Development think-tank Unnayan Onneshan forecasts that the country‘s the real GDP growth in this fiscal may fall below 5.60%, well below a decade’s average of 6%.

It said the drastic fall would be caused by stagnant business, agriculture, industry and investment. The income inequality has also increased due to the impact of politics in the rural economy.

According to the Economic Relations Division, of the Tk65,872 crore earmarked for the annual development programme (ADP) in the current fiscal year, only Tk13,156 crore or 20% was spent during July-November.

Two weeks ago, Finance Minister AMA Muhith also expressed the fear that the economy may not recover from the losses incurred in the continuous hartals and blockades.

Losses are piling up in every sector each day due to the prolonged political turmoil.

The readymade garment sector the mainstay of the economy that makes up almost 80% the country’s total foreign earnings is set to suffer badly, as buyers continue to cancel orders from Bangladesh. The volume of cancelled orders has already crossed $3.6m in 21 days, according to Bangladesh Garment Manufacturers and Exporters Association.

Although exports have surged by 21% in the July-November period, the garment sector is threatened by the risks of cancellation of orders, GSP cancellation in June next year and Pakistan’s recent acquisition of GSP-plus facilities from the European Union.

Owing to political violence, eight factories have already been shut down, according to Bangladesh Knitwear Manufacturers and Exporters Association (BKMEA).

According to the country’s apex trade body FBCCI, small entrepreneurs incur a total loss of about Tk1,000 crore in a single day of shutdown.

The manpower export sector is also collapsing, with remittance flow falling by 8% in November, according to the Bangladesh Bank. The current political turmoil and strained relationships with some Middle Eastern countries has also reduced the outflow of workers.

The poultry industry that contributes to 19% of the GDP has incurred losses worth more than Tk4,000 crore due to political unrest in the last three months, said Moshiur Rahman, the convener of Bangladesh Poultry Industries Coordination Committee.

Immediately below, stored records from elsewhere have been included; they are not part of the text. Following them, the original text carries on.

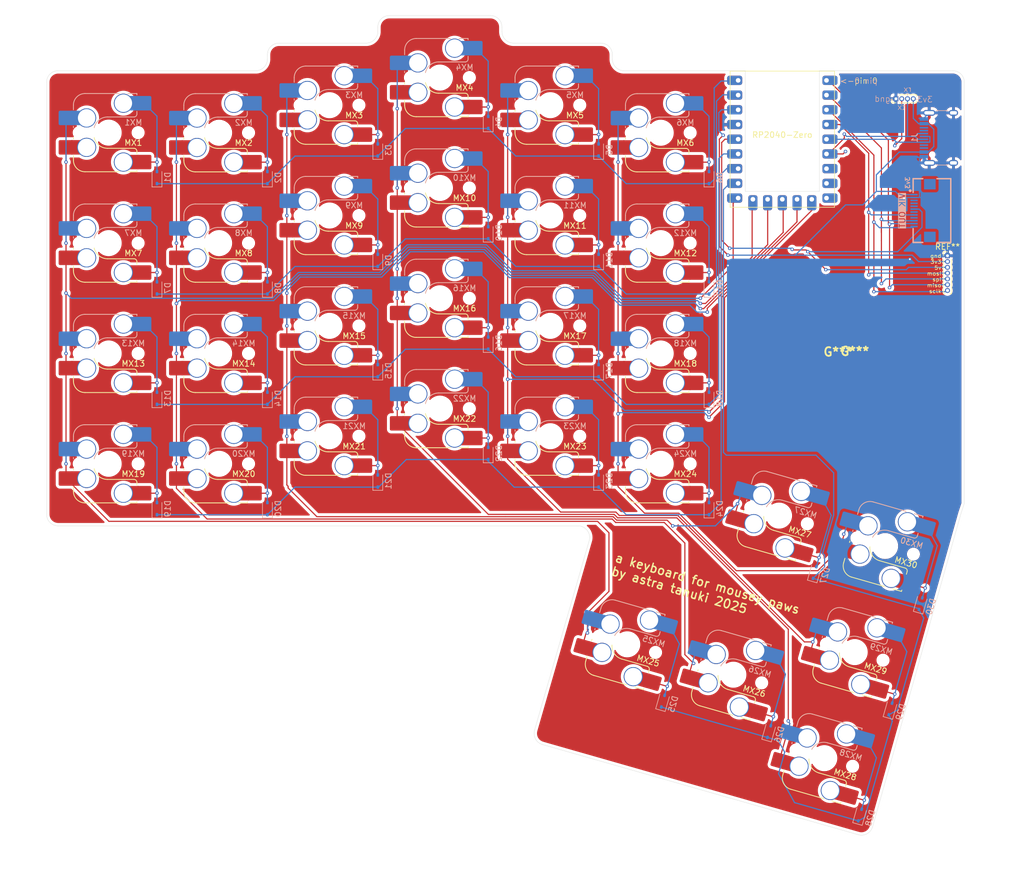
<source format=kicad_pcb>
(kicad_pcb
	(version 20240108)
	(generator "pcbnew")
	(generator_version "8.0")
	(general
		(thickness 1.6)
		(legacy_teardrops no)
	)
	(paper "A4")
	(layers
		(0 "F.Cu" signal)
		(31 "B.Cu" signal)
		(32 "B.Adhes" user "B.Adhesive")
		(33 "F.Adhes" user "F.Adhesive")
		(34 "B.Paste" user)
		(35 "F.Paste" user)
		(36 "B.SilkS" user "B.Silkscreen")
		(37 "F.SilkS" user "F.Silkscreen")
		(38 "B.Mask" user)
		(39 "F.Mask" user)
		(40 "Dwgs.User" user "User.Drawings")
		(41 "Cmts.User" user "User.Comments")
		(42 "Eco1.User" user "User.Eco1")
		(43 "Eco2.User" user "User.Eco2")
		(44 "Edge.Cuts" user)
		(45 "Margin" user)
		(46 "B.CrtYd" user "B.Courtyard")
		(47 "F.CrtYd" user "F.Courtyard")
		(48 "B.Fab" user)
		(49 "F.Fab" user)
		(50 "User.1" user)
		(51 "User.2" user)
		(52 "User.3" user)
		(53 "User.4" user)
		(54 "User.5" user)
		(55 "User.6" user)
		(56 "User.7" user)
		(57 "User.8" user)
		(58 "User.9" user)
	)
	(setup
		(pad_to_mask_clearance 0)
		(allow_soldermask_bridges_in_footprints no)
		(grid_origin 59.53 59.53)
		(pcbplotparams
			(layerselection 0x00010fc_ffffffff)
			(plot_on_all_layers_selection 0x0000000_00000000)
			(disableapertmacros no)
			(usegerberextensions no)
			(usegerberattributes yes)
			(usegerberadvancedattributes yes)
			(creategerberjobfile yes)
			(dashed_line_dash_ratio 12.000000)
			(dashed_line_gap_ratio 3.000000)
			(svgprecision 4)
			(plotframeref no)
			(viasonmask no)
			(mode 1)
			(useauxorigin no)
			(hpglpennumber 1)
			(hpglpenspeed 20)
			(hpglpendiameter 15.000000)
			(pdf_front_fp_property_popups yes)
			(pdf_back_fp_property_popups yes)
			(dxfpolygonmode yes)
			(dxfimperialunits yes)
			(dxfusepcbnewfont yes)
			(psnegative no)
			(psa4output no)
			(plotreference yes)
			(plotvalue yes)
			(plotfptext yes)
			(plotinvisibletext no)
			(sketchpadsonfab no)
			(subtractmaskfromsilk no)
			(outputformat 1)
			(mirror no)
			(drillshape 1)
			(scaleselection 1)
			(outputdirectory "")
		)
	)
	(net 0 "")
	(net 1 "row0")
	(net 2 "Net-(D1-A)")
	(net 3 "Net-(D2-A)")
	(net 4 "Net-(D3-A)")
	(net 5 "Net-(D4-A)")
	(net 6 "Net-(D5-A)")
	(net 7 "Net-(D6-A)")
	(net 8 "row1")
	(net 9 "Net-(D7-A)")
	(net 10 "Net-(D8-A)")
	(net 11 "Net-(D9-A)")
	(net 12 "Net-(D10-A)")
	(net 13 "Net-(D11-A)")
	(net 14 "Net-(D12-A)")
	(net 15 "row2")
	(net 16 "Net-(D13-A)")
	(net 17 "Net-(D14-A)")
	(net 18 "Net-(D15-A)")
	(net 19 "Net-(D16-A)")
	(net 20 "Net-(D17-A)")
	(net 21 "Net-(D18-A)")
	(net 22 "row3")
	(net 23 "Net-(D19-A)")
	(net 24 "Net-(D20-A)")
	(net 25 "Net-(D21-A)")
	(net 26 "Net-(D22-A)")
	(net 27 "Net-(D23-A)")
	(net 28 "Net-(D24-A)")
	(net 29 "row4")
	(net 30 "Net-(D25-A)")
	(net 31 "Net-(D26-A)")
	(net 32 "Net-(D27-A)")
	(net 33 "Net-(D28-A)")
	(net 34 "Net-(D29-A)")
	(net 35 "Net-(D30-A)")
	(net 36 "unconnected-(RZ1-GP6-Pad7)")
	(net 37 "unconnected-(J2-SCL-Pad4)")
	(net 38 "unconnected-(RZ1-GP8-Pad9)")
	(net 39 "mosi")
	(net 40 "unconnected-(RZ1-GP7-Pad8)")
	(net 41 "col0")
	(net 42 "col1")
	(net 43 "col2")
	(net 44 "col3")
	(net 45 "col4")
	(net 46 "col5")
	(net 47 "3v3")
	(net 48 "tx")
	(net 49 "unconnected-(J1-CC2-PadB5)")
	(net 50 "rx")
	(net 51 "GND")
	(net 52 "unconnected-(J1-CC1-PadA5)")
	(net 53 "unconnected-(J2-GP_AD2-Pad9)")
	(net 54 "unconnected-(J2-RGB_DO-Pad5)")
	(net 55 "unconnected-(J2-GP_AD1-Pad7)")
	(net 56 "5v")
	(net 57 "sclk")
	(net 58 "unconnected-(J2-SDA-Pad3)")
	(net 59 "miso")
	(net 60 "SPI_CS")
	(footprint "marbastlib-mx:SW_MX_HS_CPG151101S11_1u" (layer "F.Cu") (at 133.35 76.2 180))
	(footprint "marbastlib-mx:SW_MX_HS_CPG151101S11_1u" (layer "F.Cu") (at 76.1984 52.3864 180))
	(footprint "marbastlib-mx:SW_MX_HS_CPG151101S11_1u" (layer "F.Cu") (at 172.071916 109.446146 164))
	(footprint "Connector_PinHeader_1.00mm:PinHeader_1x07_P1.00mm_Vertical" (layer "F.Cu") (at 182.83 59.33))
	(footprint "marbastlib-mx:SW_MX_HS_CPG151101S11_1u" (layer "F.Cu") (at 57.1488 57.1488 180))
	(footprint "marbastlib-mx:SW_MX_HS_CPG151101S11_1u" (layer "F.Cu") (at 95.248 85.7232 180))
	(footprint "marbastlib-mx:SW_MX_HS_CPG151101S11_1u" (layer "F.Cu") (at 161.570354 146.069448 164))
	(footprint "marbastlib-mx:SW_MX_HS_CPG151101S11_1u" (layer "F.Cu") (at 76.1984 71.4375 180))
	(footprint "marbastlib-mx:SW_MX_HS_CPG151101S11_1u" (layer "F.Cu") (at 114.2976 33.3368 180))
	(footprint "marbastlib-mx:SW_MX_HS_CPG151101S11_1u" (layer "F.Cu") (at 95.248 47.624 180))
	(footprint "marbastlib-mx:SW_MX_HS_CPG151101S11_1u" (layer "F.Cu") (at 133.3472 38.0992 180))
	(footprint "marbastlib-mx:SW_MX_HS_CPG151101S11_1u" (layer "F.Cu") (at 57.1488 76.1984 180))
	(footprint "marbastlib-mx:SW_MX_HS_CPG151101S11_1u" (layer "F.Cu") (at 127.571674 126.411839 164))
	(footprint "Connector_PinHeader_1.00mm:PinHeader_1x04_P1.00mm_Vertical" (layer "F.Cu") (at 173.93 32.23 90))
	(footprint "marbastlib-mx:SW_MX_HS_CPG151101S11_1u" (layer "F.Cu") (at 38.0992 76.1984 180))
	(footprint "marbastlib-mx:SW_MX_HS_CPG151101S11_1u"
		(layer "F.Cu")
		(uuid "84423067-4884-4361-81be-b87b35f2e0fe")
		(at 145.883654 131.662923 164)
		(descr "Footprint for Cherry MX style switches with Kailh hotswap socket")
		(property "Reference" "MX26"
			(at -4.25 -1.75 164)
			(layer "F.SilkS")
			(uuid "54c9ecba-c877-417a-8d65-d57b6bfba6ef")
			(effects
				(font
					(size 1 1)
					(thickness 0.15)
				)
			)
		)
		(property "Value" "MX_SW_HS"
			(at 0 0 164)
			(layer "F.Fab")
			(uuid "e1276960-2b93-4407-9b89-5a4c1b30b065")
			(effects
				(font
					(size 1 1)
					(thickness 0.15)
				)
			)
		)
		(property "Footprint" "marbastlib-mx:SW_MX_HS_CPG151101S11_1u"
			(at 0 0 164)
			(layer "F.Fab")
			(hide yes)
			(uuid "41eeb25b-a760-4429-80df-53cb64744c16")
			(effects
				(font
					(size 1.27 1.27)
					(thickness 0.15)
				)
			)
		)
		(property "Datasheet" ""
			(at 0 0 164)
			(layer "F.Fab")
			(hide yes)
			(uuid "0775f944-713f-4679-a6af-0d83fdc07cdc")
			(effects
				(font
					(size 1.27 1.27)
					(thickness 0.15)
				)
			)
		)
		(property "Description" "Push button switch, normally open, two pins, 45° tilted, Kailh CPG151101S11 for Cherry MX style switches"
			(at 0 0 164)
			(layer "F.Fab")
			(hide yes)
			(uuid "2f68bfdc-f156-4724-b9cc-bf5afbdc2047")
			(effects
				(font
					(size 1.27 1.27)
					(thickness 0.15)
				)
			)
		)
		(path "/2c4d9c23-3eab-4d80-b3b6-7dc87c81c41d")
		(sheetname "Root")
		(sheetfile "twopaws.kicad_sch")
		(attr smd)
		(fp_line
			(start 6.085176 -3.95022)
			(end 6.085176 -4.75022)
			(stroke
				(width 0.15)
				(type solid)
			)
			(layer "F.SilkS")
			(uuid "f897d2dd-04e4-4055-84e2-e5faf37d48ca")
		)
		(fp_line
			(start 6.085176 -1.10022)
			(end 6.085176 -0.86022)
			(stroke
				(width 0.15)
				(type solid)
			)
			(layer "F.SilkS")
			(uuid "3710692d-34d8-4f2b-b4c2-7ba35f72f8b8")
		)
		(fp_line
			(start 4.085176 -6.75022)
			(end -1.814824 -6.75022)
			(stroke
				(width 0.15)
				(type solid)
			)
			(layer "F.SilkS")
			(uuid "006e888a-3a7f-42db-98a9-214801521817")
		)
		(fp_line
			(start -3.314824 -6.75022)
			(end -4.864824 -6.75022)
			(stroke
				(width 0.15)
				(type solid)
			)
			(layer "F.SilkS")
			(uuid "3d580ab6-9b4c-43ee-82fc-d53db35bbba7")
		)
		(fp_line
			(start -4.864824 -6.75022)
			(end -4.864824 -6.52022)
			(stroke
				(width 0.15)
				(type solid)
			)
			(layer "F.SilkS")
			(uuid "9de71d12-dfd7-43b7-8ced-5e4367272dd3")
		)
		(fp_line
			(start -4.364824 -2.70022)
			(end 0.2 -2.70022)
			(stroke
				(width 0.15)
				(type solid)
			)
			(layer "F.SilkS")
			(uuid "bc0a8a90-55ac-408a-bb1c-9afd04f2bf55")
		)
		(fp_line
			(start -4.864824 -3.67022)
			(end -4.864824 -3.20022)
			(stroke
				(width 0.15)
				(type solid)
			)
			(layer "F.SilkS")
			(uuid "00aa1caf-cab9-408b-b639-34cab4de5b70")
		)
		(fp_arc
			(start 4.085176 -6.75022)
			(mid 5.499389 -6.164435)
			(end 6.085176 -4.75022)
			(stroke
				(width 0.15)
				(type solid)
			)
			(layer "F.SilkS")
			(uuid "e0927263-057f-4580-abba-9f5072f6bf87")
		)
		(fp_arc
			(start 0.2 -2.70022)
			(mid 1.670694 -2.183637)
			(end 2.494322 -0.86022)
			(stroke
				(width 0.15)
				(type solid)
			)
			(layer "F.SilkS")
			(uuid "6d340104-2db3-4261-b81d-ee73fdffd2c2")
		)
		(fp_arc
			(start -4.364824 -2.70022)
			(mid -4.718377 -2.846667)
			(end -4.864824 -3.20022)
			(stroke
				(width 0.15)
				(type solid)
			)
			(layer "F.SilkS")
			(uuid "1bfacda8-3508-4be7-a316-9d754d010d28")
		)
		(fp_poly
			(pts
				(xy -9.525 -9.525) (xy 9.525 -9.525) (xy 9.525 9.525) (xy -9.525 9.525)
			)
			(stroke
				(width 0.1)
				(type default)
			)
			(fill none)
			(layer "Dwgs.User")
			(uuid "bae93a1f-4b7a-4cb9-924a-40732d192d8d")
		)
		(fp_line
			(start 6.5 -7)
			(end -6.500001 -7)
			(stroke
				(width 0.05)
				(type solid)
			)
			(layer "Eco2.User")
			(uuid "757a35b9-dea7-43c9-a012-21c435ee7938")
		)
		(fp_line
			(start 7 6.5)
			(end 7 -6.500001)
			(stroke
				(width 0.05)
				(type solid)
			)
			(layer "Eco2.User")
			(uuid "3294c259-b4e9-4dee-98e7-bdeb3c15fbc2")
		)
		(fp_line
			(start -7 -6.5)
			(end -7 6.500001)
			(stroke
				(width 0.05)
				(type solid)
			)
			(layer "Eco2.User")
			(uuid "81e53aed-9e3a-41c0-be81-b028f9029393")
		)
		(fp_line
			(start -6.5 7)
			(end 6.500001 7)
			(stroke
				(width 0.05)
				(type solid)
			)
			(layer "Eco2.User")
			(uuid "fba901f3-f4fa-43c0-8d4a-190b30833893")
		)
		(fp_arc
			(start 6.5 -7)
			(mid 6.853554 -6.853552)
			(end 7 -6.500001)
			(stroke
				(width 0.05)
				(type solid)
			)
			(layer "Eco2.User")
			(uuid "348d9381-27e7-4b08-b066-7f7b99bfc626")
		)
		(fp_arc
			(start 7 6.5)
			(mid 6.853552 6.853554)
			(end 6.500001 7)
			(stroke
				(width 0.05)
				(type solid)
			)
			(layer "Eco2.User")
			(uuid "792f460b-965c-4966-9946-d9e18ce69978")
		)
		(fp_arc
			(start -7 -6.5)
			(mid -6.853553 -6.853553)
			(end -6.500001 -7)
			(stroke
				(width 0.05)
	
... [1567232 chars truncated]
</source>
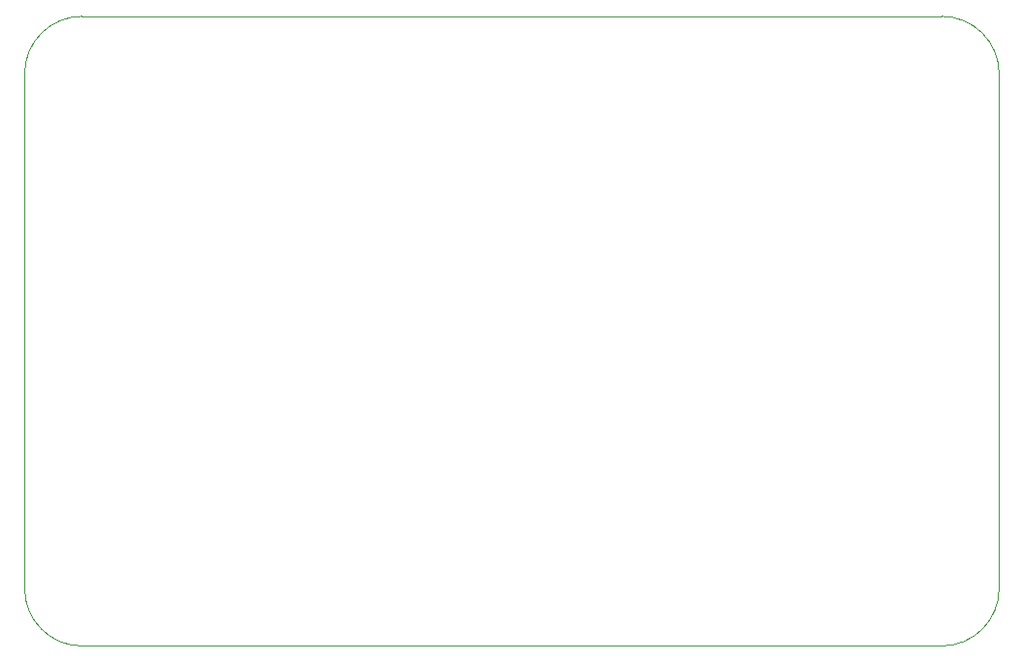
<source format=gbr>
%TF.GenerationSoftware,KiCad,Pcbnew,8.0.8*%
%TF.CreationDate,2025-04-26T12:51:53-04:00*%
%TF.ProjectId,udpudu,75647075-6475-42e6-9b69-6361645f7063,rev?*%
%TF.SameCoordinates,Original*%
%TF.FileFunction,Profile,NP*%
%FSLAX46Y46*%
G04 Gerber Fmt 4.6, Leading zero omitted, Abs format (unit mm)*
G04 Created by KiCad (PCBNEW 8.0.8) date 2025-04-26 12:51:53*
%MOMM*%
%LPD*%
G01*
G04 APERTURE LIST*
%TA.AperFunction,Profile*%
%ADD10C,0.050000*%
%TD*%
G04 APERTURE END LIST*
D10*
X50000000Y-55000000D02*
G75*
G02*
X55000000Y-50000000I5000000J0D01*
G01*
X50000000Y-100000000D02*
X50000000Y-55000000D01*
X130000000Y-50000000D02*
G75*
G02*
X135000000Y-55000000I0J-5000000D01*
G01*
X135000000Y-55000000D02*
X135000000Y-100000000D01*
X135000000Y-100000000D02*
G75*
G02*
X130000000Y-105000000I-5000000J0D01*
G01*
X130000000Y-105000000D02*
X55000000Y-105000000D01*
X55000000Y-50000000D02*
X130000000Y-50000000D01*
X55000000Y-105000000D02*
G75*
G02*
X50000000Y-100000000I0J5000000D01*
G01*
M02*

</source>
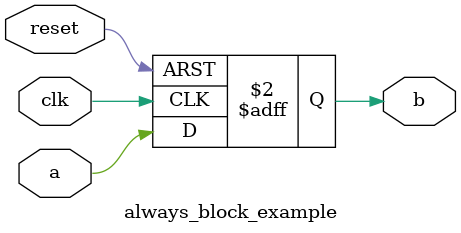
<source format=v>
`timescale 1ns / 1ps

module always_block_example (
    input wire clk,
    input wire reset,
    input wire a,
    output reg b
);
    always @(posedge clk or posedge reset) begin
        if (reset)
            b <= 0;
        else
            b <= a;
    end
endmodule

</source>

All sub-sectors of the poultry industry, such as breeders, feed vendors, meat and egg producers and medicine sellers are incurring losses due to blockades and shutdowns.

Poultry farmers are selling products more than 30-40% below the production cost, said Saidur Rahman Babu, general secretary of the Breeders’ Association.

The poultry feed industry has suffered losses of around Tk1,000 crore in the last three months, said Fazle Rahim Khan Shahriar, the secretary of the Feed Industries Association of Bangladesh.